[Passage to read]

Each week, Artful spotlights an art experience or destination that speaks to us right now.
The outstanding Post-Minimalist artist Lynda Benglis has never met a material she couldn't handle with wit and bravura—starting with her floor pieces of poured latex and foam in the late 1960s, which brilliantly one-upped Pollock and other macho drip painters, and continuing into bronze, ceramics, wax, and and even glitter. A much-anticipated survey of her work at the National Gallery in Washington, D.C. that had been scheduled to open last March was postponed due to the pandemic, as was a solo show at the Nasher Sculpture Center in Dallas. In the meantime, however, the high-spirited ingenuity of Benglis's early works is on full display at a three-part gallery exhibition in New York (through December 23) and related online viewing room.

[/Passage to read]

→ **Required action A**: Retype the passage on Lynda Benglis word for word, beginning at the words "The outstanding Post-Minimalist" and stopping after the words "online viewing room.".
→ **Required action B**: Extend the passage on Lynda Benglis, picking up after its final sentence.
The material placed after this passage on Lynda Benglis has no part in the work asked here.

[Records]

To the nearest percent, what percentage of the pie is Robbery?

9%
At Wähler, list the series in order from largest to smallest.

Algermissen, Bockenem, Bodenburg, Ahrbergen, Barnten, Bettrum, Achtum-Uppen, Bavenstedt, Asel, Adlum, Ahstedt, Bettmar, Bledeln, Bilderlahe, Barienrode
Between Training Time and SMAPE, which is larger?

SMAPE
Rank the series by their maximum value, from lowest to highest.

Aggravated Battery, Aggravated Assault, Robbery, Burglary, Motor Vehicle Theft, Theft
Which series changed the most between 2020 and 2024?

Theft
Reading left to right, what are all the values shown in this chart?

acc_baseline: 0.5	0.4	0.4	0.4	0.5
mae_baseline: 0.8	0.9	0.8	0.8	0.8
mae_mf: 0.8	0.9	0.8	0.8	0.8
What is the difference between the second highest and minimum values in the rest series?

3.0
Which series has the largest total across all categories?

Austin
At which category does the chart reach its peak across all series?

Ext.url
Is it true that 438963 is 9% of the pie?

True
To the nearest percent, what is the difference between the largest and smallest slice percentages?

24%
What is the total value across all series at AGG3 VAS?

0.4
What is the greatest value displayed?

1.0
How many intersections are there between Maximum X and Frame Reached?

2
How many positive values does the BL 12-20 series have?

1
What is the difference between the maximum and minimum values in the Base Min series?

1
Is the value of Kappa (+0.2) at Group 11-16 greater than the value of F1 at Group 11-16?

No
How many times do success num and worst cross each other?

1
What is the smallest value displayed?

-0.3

[/Records]

→ **Exercise output A**:
The outstanding Post-Minimalist artist Lynda Benglis has never met a material she couldn't handle with wit and bravura—starting with her floor pieces of poured latex and foam in the late 1960s, which brilliantly one-upped Pollock and other macho drip painters, and continuing into bronze, ceramics, wax, and and even glitter. A much-anticipated survey of her work at the National Gallery in Washington, D.C. that had been scheduled to open last March was postponed due to the pandemic, as was a solo show at the Nasher Sculpture Center in Dallas. In the meantime, however, the high-spirited ingenuity of Benglis's early works is on full display at a three-part gallery exhibition in New York (through December 23) and related online viewing room.

→ **Exercise output B**:
In its Upper East Side townhouse gallery, Cheim & Read is showing several of Benglis's puddle-like "pours" of polyurethane foam along with another inventive body of work from the 1960s and 70s, her lozenge-shaped sculptures layered with pigmented wax. Just upstairs, Ortuzar Projects has assembled wall reliefs of twisted and pleated gold leaf that date from the late 1970s and, although inspired by Byzantine icons the artist had seen in Greece, exude playful irreverence. At another branch of Ortuzar, down in Tribeca, several sculptures from the mid-1970s transform plain cotton bunting by tying it in knots and coating it with sparkles and spray metal. As the art historian and critic Julia Bryan-Wilson writes in an essay for the show's forthcoming catalog, "Benglis grasps the joy of the fake-out, the hard that looks soft, the industrial that becomes pliable and handworked."